# Need help canning meat!



## Deathdealer (Oct 26, 2013)

I know this has probably been talked about already but I couldn't find anything no matter how long I scrolled down through all of the posts! I'm really new to canning and one thing I really want to learn is how to can is meat beef chicken venison! I could really use some help! Recipes how to's books if you got them what weights to use cook times anything and everything I have about 10 books and it's literally the same damn things over and over again jellies and jams and pickling I did find a few stews but nothing about meat and just meat! To be stored away for a while so if I need them I can crack a can open and cook it up or warm it up and poor over a stew or hell anything so if anyone can help me it would be very appreciated I've tried YouTube for hours and hours and found maybe three videos! Please help


----------



## DrPrepper (Apr 17, 2016)

Hi, Deathdealer,
Do you have a copy of the Ball's Blue Book? That has been my go-to guide for all kinds of canning, including meat. There is also a fairly helpful web site at http://nchfp.uga.edu/how/can5_meat.html Make sure you take altitude into consideration, as it can greatly affect the pressure and time you need to use. Don't use the water bath method to can- pressure canning is really the only safe way to can meat.
I hope this helps!


----------



## Caribou (Aug 18, 2012)

Any meat or fish is 90 minutes at at least 10PSI. Your time starts when you come to pressure. Let all the air get out before you put the weight on. This is good for up to quart size. This is just the basic stuff but you can figure out all the minutia from the books. Some say you can get by with 75 minutes for pints but I do all meat for 90 minutes. If you have a bunch of different items then you us the time for the longest single item. I have had stuff I put up last for twenty years and still taste great. While I use a weight I also use a gauge. I feel this gives me better control. 
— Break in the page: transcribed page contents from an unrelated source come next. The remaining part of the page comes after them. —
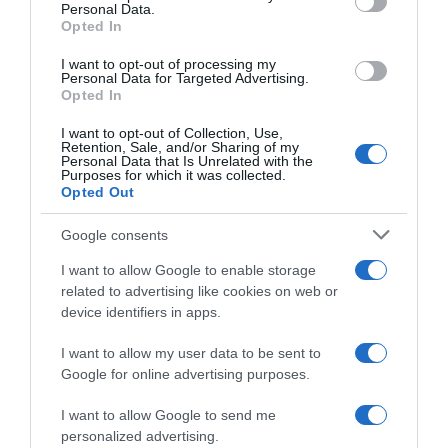
Personal Data.
05 Jul 2022
Opted In
I want to opt-out of processing my
Personal Data for Targeted Advertising.
Opted In
Evolución del precio
I want to opt-out of Collection, Use,
Histórico de precios desde el inicio del seguimiento
Retention, Sale, and/or Sharing of my
Personal Data that Is Unrelated with the
Purposes for which it was collected.
Opted Out
Google consents
I want to allow Google to enable storage
related to advertising like cookies on web or
device identifiers in apps.
I want to allow my user data to be sent to
Google for online advertising purposes.
I want to allow Google to send me
personalized advertising.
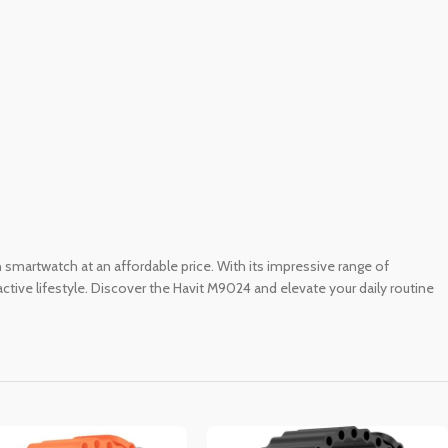
ch smartwatch at an affordable price. With its impressive range of
active lifestyle. Discover the Havit M9024 and elevate your daily routine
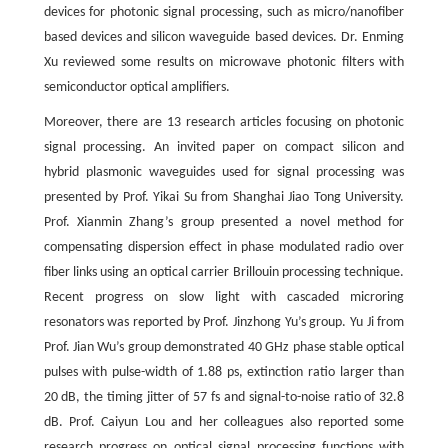
devices for photonic signal processing, such as micro/nanofiber
based devices and silicon waveguide based devices. Dr. Enming
Xu reviewed some results on microwave photonic filters with
semiconductor optical amplifiers.
Moreover, there are 13 research articles focusing on photonic
signal processing. An invited paper on compact silicon and
hybrid plasmonic waveguides used for signal processing was
presented by Prof. Yikai Su from Shanghai Jiao Tong University.
Prof. Xianmin Zhang’s group presented a novel method for
compensating dispersion effect in phase modulated radio over
fiber links using an optical carrier Brillouin processing technique.
Recent progress on slow light with cascaded microring
resonators was reported by Prof. Jinzhong Yu’s group. Yu Ji from
Prof. Jian Wu’s group demonstrated 40 GHz phase stable optical
pulses with pulse-width of 1.88 ps, extinction ratio larger than
20 dB, the timing jitter of 57 fs and signal-to-noise ratio of 32.8
dB. Prof. Caiyun Lou and her colleagues also reported some
research progress on optical signal processing functions with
If my gauge drops below 10PSI I start the clock all over. I don't like to go over 15PSI or under 10PSI so I do my best to keep it between 12 and 13PSI just to have a little cushion on either side.

Get yourself a "Ball Blue Book". Another good source in the extension service at your local college.


----------



## Grimm (Sep 5, 2012)

Skim through the canning today thread. There are tons of posts about canning meats, bacon and even meatloaf!
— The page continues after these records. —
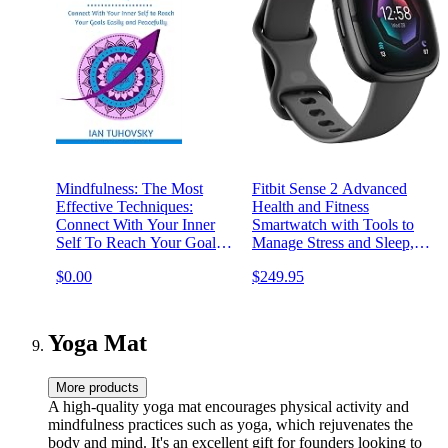
Mindfulness: The Most
Fitbit Sense 2 Advanced
Effective Techniques:
Health and Fitness
Connect With Your Inner
Smartwatch with Tools to
Self To Reach Your Goals
Manage Stress and Sleep,
Easily and Peacefully
ECG App, SpO2, 24/7
$0.00
$249.95
(Down-to-Earth Spirituality
Heart Rate and GPS,
for Everyday People)
Shadow Grey/Graphite,
One Size (S & L Bands
Included)
Yoga Mat
More products
A high-quality yoga mat encourages physical activity and
mindfulness practices such as yoga, which rejuvenates the
body and mind. It's an excellent gift for founders looking to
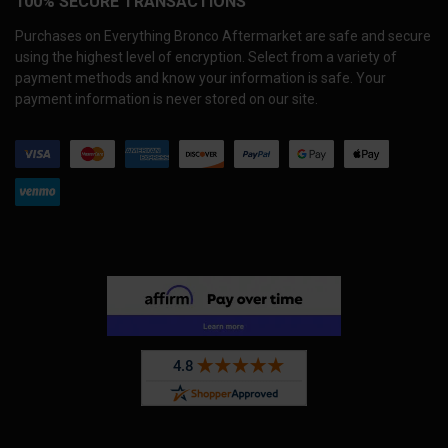
100% SECURE TRANSACTIONS
Purchases on Everything Bronco Aftermarket are safe and secure
using the highest level of encryption. Select from a variety of
payment methods and know your information is safe. Your
payment information is never stored on our site.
Here are some articles I found doing a quick Google search...

http://www.simplycanning.com/canning-chicken.html

http://prepared-housewives.com/diy-canned-chicken-pressure-canner/


----------



## camo2460 (Feb 10, 2013)

Deathdealer here is an example of what you are asking. I use this myself and have many Jars in my Pantry. When you see them on sale, buy yourself several Pork Loins, trim the Fat and cut the Loin into bite sized pieces. Pack the pieces into a Quart Jar, add a Tsp. of Salt, Garlic and any other Spice you might like, add Water or Chicken Broth leaving one inch of head space and process at 10Lbs. pressure for 90 min. If you want to you can briefly brown the Meat to improve the appearance in the Jars. To serve we make a rich brown Gravy with the Meat heated in the Gravy, and serve over Rice, Pasta, or mashed Potatoes. 

Canning Meat is not difficult, just remember 10 Lbs. pressure, 90 min. for Quarts, 10 Lbs. pressure, 75 min. for Pints adjusting for altitude.


----------